Where the industry will go next
Researchers are already eyeing ‘mega trends’ at a generational level and discovering vast instances of consumer exposure to opioids, hormones and other drug classes through their drinking water and food. Even with changes in processes occurring in real time, it is likely that the pharmaceutical industry will experience heightened scrutiny for shortcomings in waste management practices over the next several years. Advancements in water testing will bolster increased interest and concern over the unwanted substances that make their way from manufacturing operations into the environment.
Waste management companies themselves must also adopt these newer, cleaner innovative technologies. This will create a wrap-around impact in industries like pharma, where the potential for environmental pollution from waste is high.
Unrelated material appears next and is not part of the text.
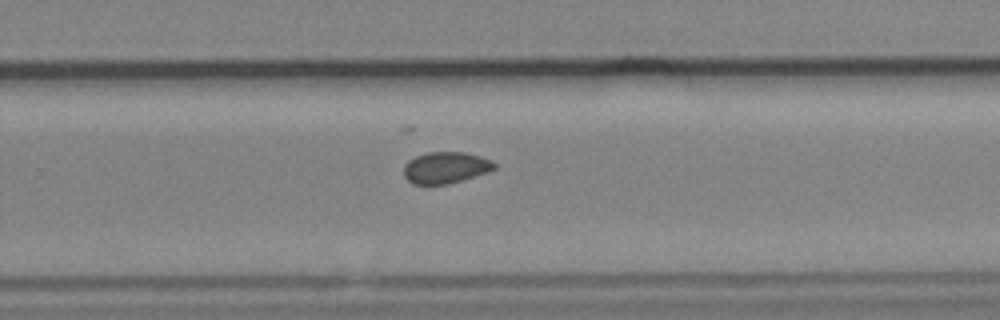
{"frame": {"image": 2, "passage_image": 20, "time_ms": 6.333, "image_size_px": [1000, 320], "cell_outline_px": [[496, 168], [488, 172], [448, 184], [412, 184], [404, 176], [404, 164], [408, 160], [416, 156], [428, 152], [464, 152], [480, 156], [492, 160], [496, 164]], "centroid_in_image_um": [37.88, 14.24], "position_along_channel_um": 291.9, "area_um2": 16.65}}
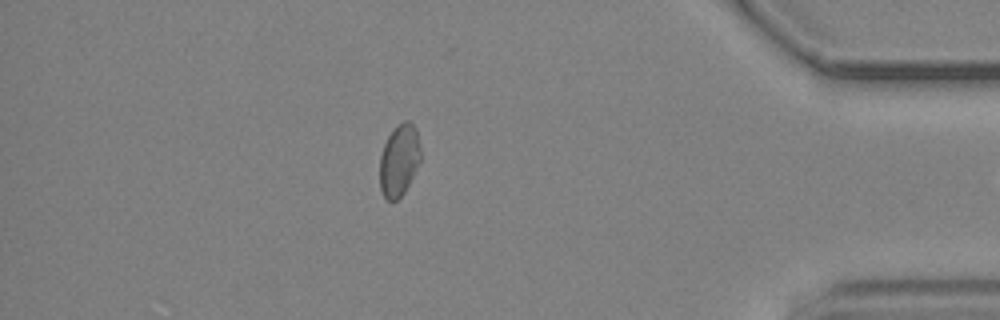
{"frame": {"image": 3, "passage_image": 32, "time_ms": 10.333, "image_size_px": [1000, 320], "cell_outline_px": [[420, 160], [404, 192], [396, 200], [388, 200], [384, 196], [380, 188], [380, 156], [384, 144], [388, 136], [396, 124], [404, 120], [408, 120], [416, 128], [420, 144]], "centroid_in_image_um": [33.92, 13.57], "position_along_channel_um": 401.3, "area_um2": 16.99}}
By treating manufacturing byproducts directly on-site and then sending waste to a treatment facility that also uses sustainable, waste management methods, the burden of contamination will be greatly reduced.
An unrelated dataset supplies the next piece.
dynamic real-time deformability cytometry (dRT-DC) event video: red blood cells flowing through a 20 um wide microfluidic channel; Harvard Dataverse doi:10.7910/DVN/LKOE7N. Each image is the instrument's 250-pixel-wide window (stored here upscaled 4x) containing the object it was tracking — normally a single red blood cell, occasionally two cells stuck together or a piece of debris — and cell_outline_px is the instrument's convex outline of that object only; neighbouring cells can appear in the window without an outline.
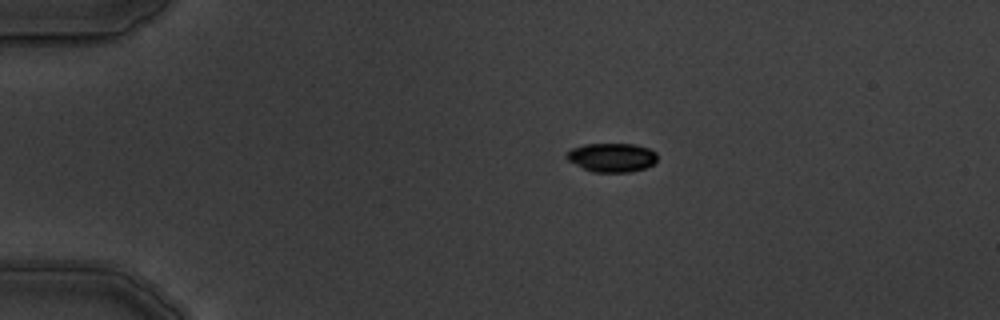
{"species": "common noctule bat (a hibernating species)", "species_latin": "Nyctalus noctula", "temperature_condition": "warm", "stored_images_in_passage": 2, "camera_frame_rate_fps": 3000, "um_per_image_px": 0.085, "animal": {"sex": "male", "body_mass_g": 19.5, "forearm_length_mm": 54.6}, "frame": {"image": 1, "passage_image": 1, "time_ms": 0.0, "image_size_px": [1000, 320], "cell_outline_px": [[656, 164], [632, 172], [592, 172], [568, 160], [564, 156], [564, 152], [572, 148], [584, 144], [636, 144], [648, 148], [656, 152]], "centroid_in_image_um": [52.0, 13.38], "position_along_channel_um": 33.0, "area_um2": 15.43}}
It behooves the pharmaceutical industry and its leaders to lead these conversations to avert future crises by committing to long-term changes in manufacturing, doctor and consumer behavior. Accountability will be the name of the game. This means investing in new waste management technologies and committing to sharing the impact of these efforts publicly, so consumers and stakeholders can assess progress for themselves. In addition, more targeted approaches to drug use and delivery will have a trickle down impact on pollution. With more focus placed on decreasing unnecessary use and increasing the effectiveness of a drug so less ends up in waste, pharmaceutical companies can fight chemical pollution on multiple fronts.
Each company must first own and acknowledge its role in this problem and commit to technologies, processes and strategies that prioritize reducing drugs in the environment. The time to act is now. Pharma’s focus must address the effects of their products on the environment and public health. Increased awareness and research into these issues is an opportunity to drive global change for the benefit of all.